- _Task details_: Could you restate the entries below word for word and leave the images out?

BEGIN Supplied records

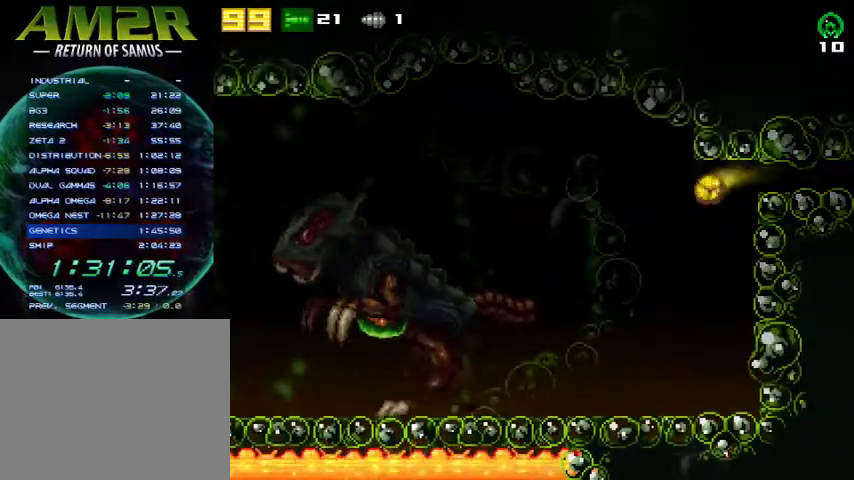
{"buttons": [], "right_stick": "center", "events": [[133, "DPAD_LEFT", "up"], [133, "R2", "down"], [333, "R2", "up"]]}
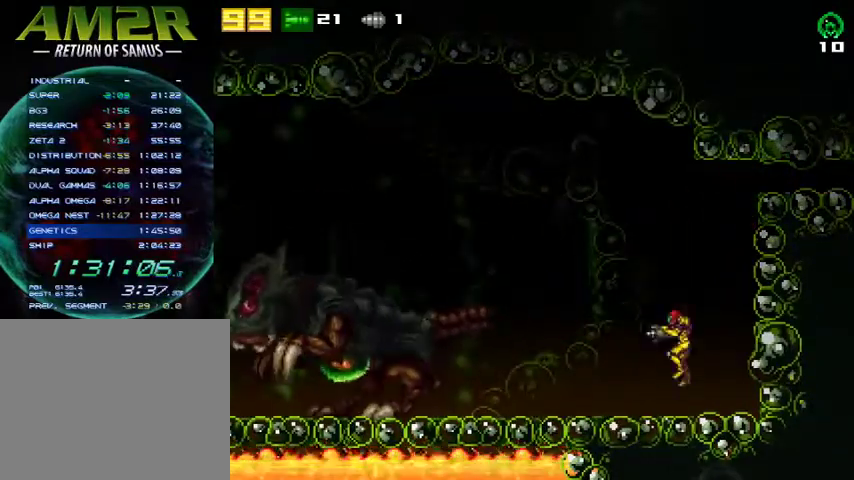
{"buttons": ["CROSS", "DPAD_LEFT"], "right_stick": "center", "events": [[33, "DPAD_LEFT", "down"], [167, "TRIANGLE", "down"], [267, "TRIANGLE", "up"], [467, "CROSS", "down"]]}
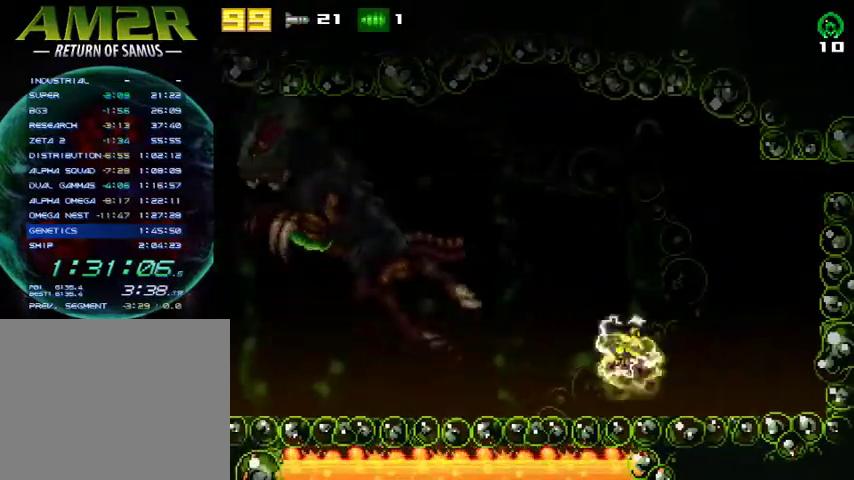
{"buttons": ["DPAD_LEFT"], "right_stick": "center", "events": [[433, "CROSS", "up"]]}
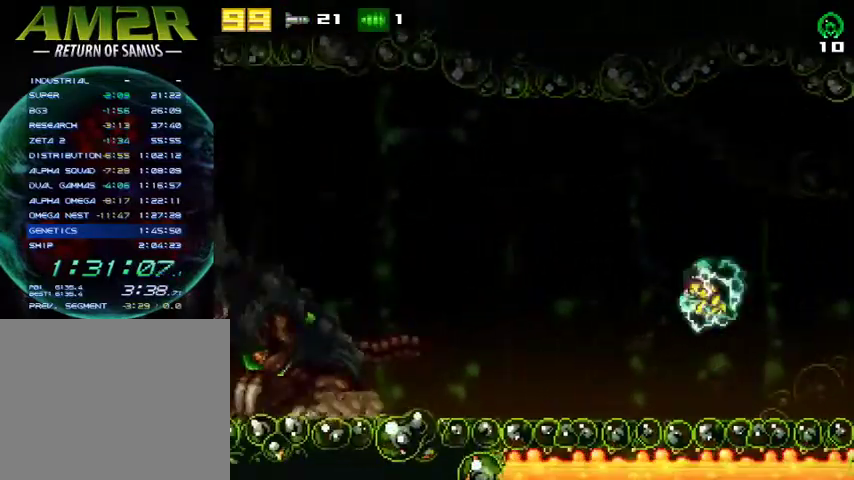
{"buttons": ["CROSS", "DPAD_LEFT"], "right_stick": "center", "events": [[500, "CROSS", "down"]]}
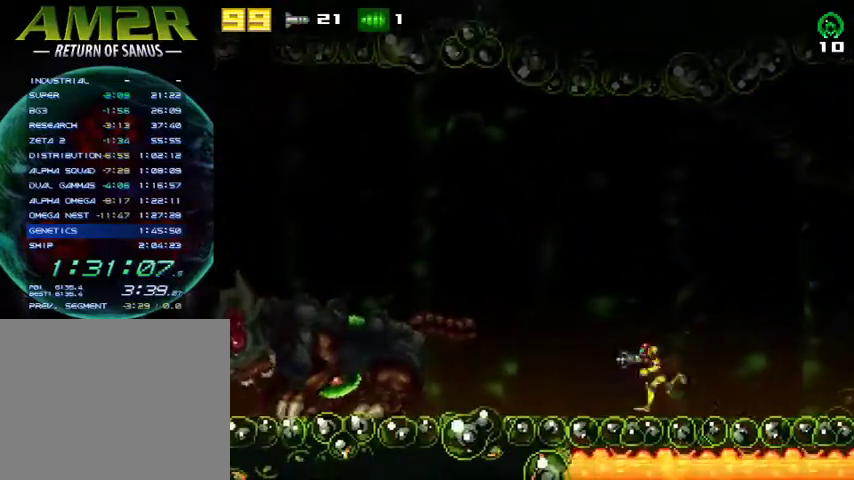
{"buttons": ["DPAD_RIGHT"], "right_stick": "center", "events": [[167, "SQUARE", "down"], [233, "CROSS", "up"], [267, "DPAD_LEFT", "up"], [300, "DPAD_RIGHT", "down"], [300, "SQUARE", "up"]]}
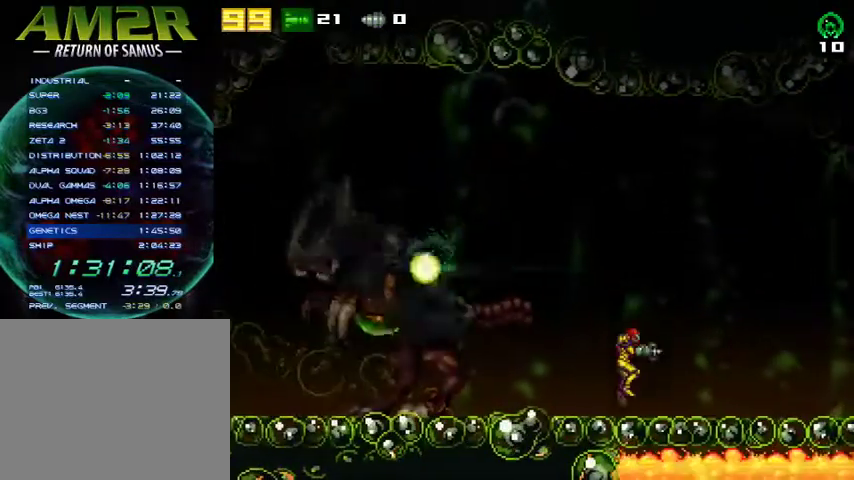
{"buttons": ["DPAD_RIGHT"], "right_stick": "center", "events": []}
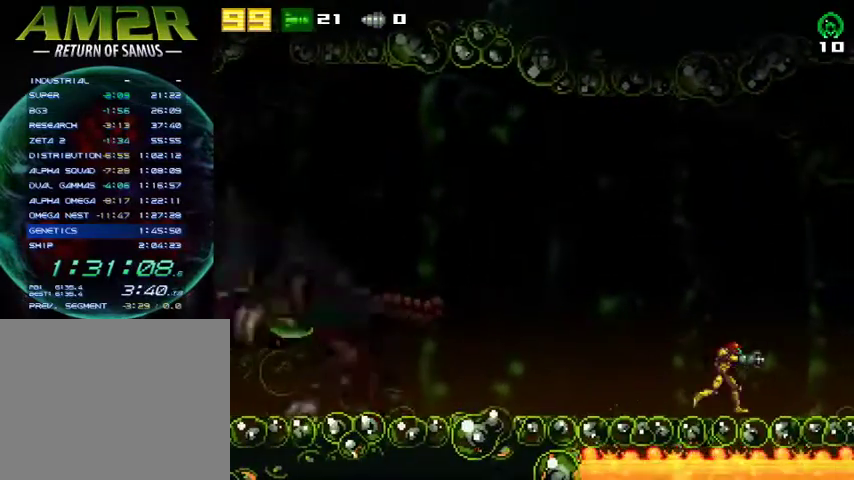
{"buttons": ["L2"], "right_stick": "center", "events": [[33, "DPAD_RIGHT", "up"], [100, "DPAD_LEFT", "down"], [200, "DPAD_LEFT", "up"], [200, "L2", "down"]]}
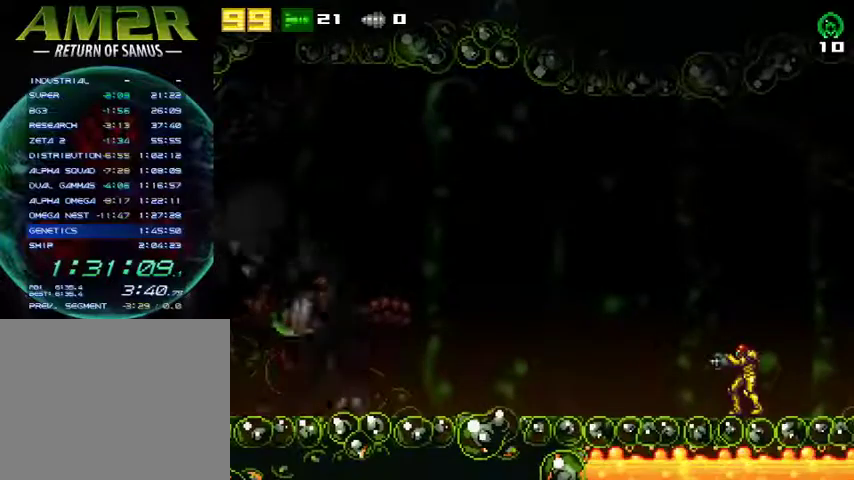
{"buttons": ["L2", "DPAD_RIGHT"], "right_stick": "center", "events": [[133, "DPAD_RIGHT", "down"]]}
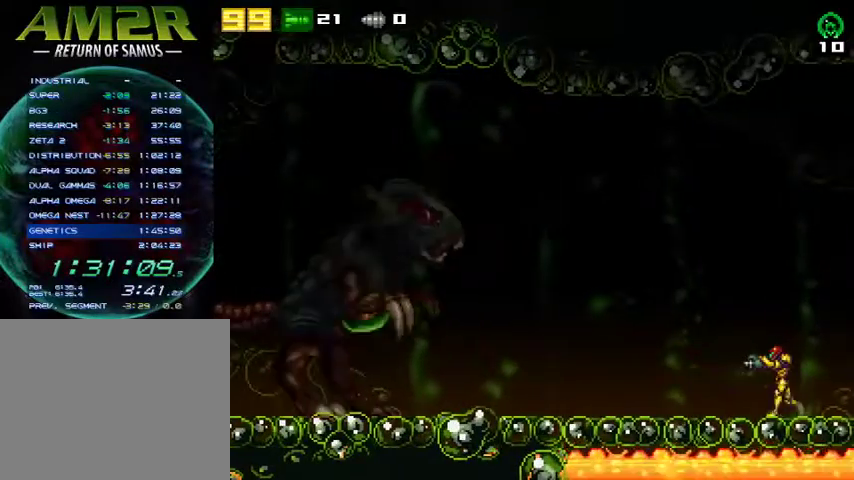
{"buttons": ["L2", "DPAD_RIGHT"], "right_stick": "center", "events": [[133, "DPAD_RIGHT", "up"], [333, "DPAD_RIGHT", "down"]]}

END Supplied records

- _Task output_:
{"buttons": [], "right_stick": "center", "events": [[133, "DPAD_LEFT", "up"], [133, "R2", "down"], [333, "R2", "up"]]}
{"buttons": ["CROSS", "DPAD_LEFT"], "right_stick": "center", "events": [[33, "DPAD_LEFT", "down"], [167, "TRIANGLE", "down"], [267, "TRIANGLE", "up"], [467, "CROSS", "down"]]}
{"buttons": ["DPAD_LEFT"], "right_stick": "center", "events": [[433, "CROSS", "up"]]}
{"buttons": ["CROSS", "DPAD_LEFT"], "right_stick": "center", "events": [[500, "CROSS", "down"]]}
{"buttons": ["DPAD_RIGHT"], "right_stick": "center", "events": [[167, "SQUARE", "down"], [233, "CROSS", "up"], [267, "DPAD_LEFT", "up"], [300, "DPAD_RIGHT", "down"], [300, "SQUARE", "up"]]}
{"buttons": ["DPAD_RIGHT"], "right_stick": "center", "events": []}
{"buttons": ["L2"], "right_stick": "center", "events": [[33, "DPAD_RIGHT", "up"], [100, "DPAD_LEFT", "down"], [200, "DPAD_LEFT", "up"], [200, "L2", "down"]]}
{"buttons": ["L2", "DPAD_RIGHT"], "right_stick": "center", "events": [[133, "DPAD_RIGHT", "down"]]}
{"buttons": ["L2", "DPAD_RIGHT"], "right_stick": "center", "events": [[133, "DPAD_RIGHT", "up"], [333, "DPAD_RIGHT", "down"]]}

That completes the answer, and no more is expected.